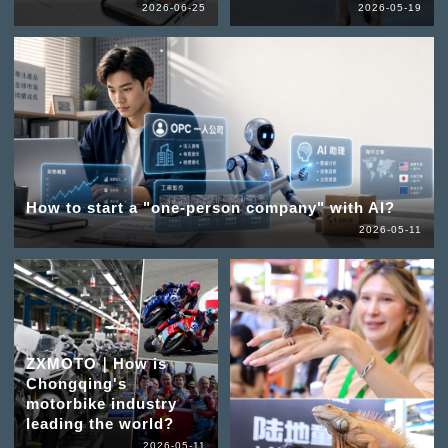
2026-06-25
2026-05-19
How to start a "one-person company" with AI?
2026-05-11
ZXMOTO｜How is
Chongqing's
motorbike industry
leading the world?
2026-05-11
────────────────────
__Task description__: Write the entries out again exactly as they appear, with the pictures omitted.

__Output__:
2026-06-25
2026-05-19
How to start a "one-person company" with AI?
2026-05-11
ZXMOTO｜How is
Chongqing's
motorbike industry
leading the world?
2026-05-11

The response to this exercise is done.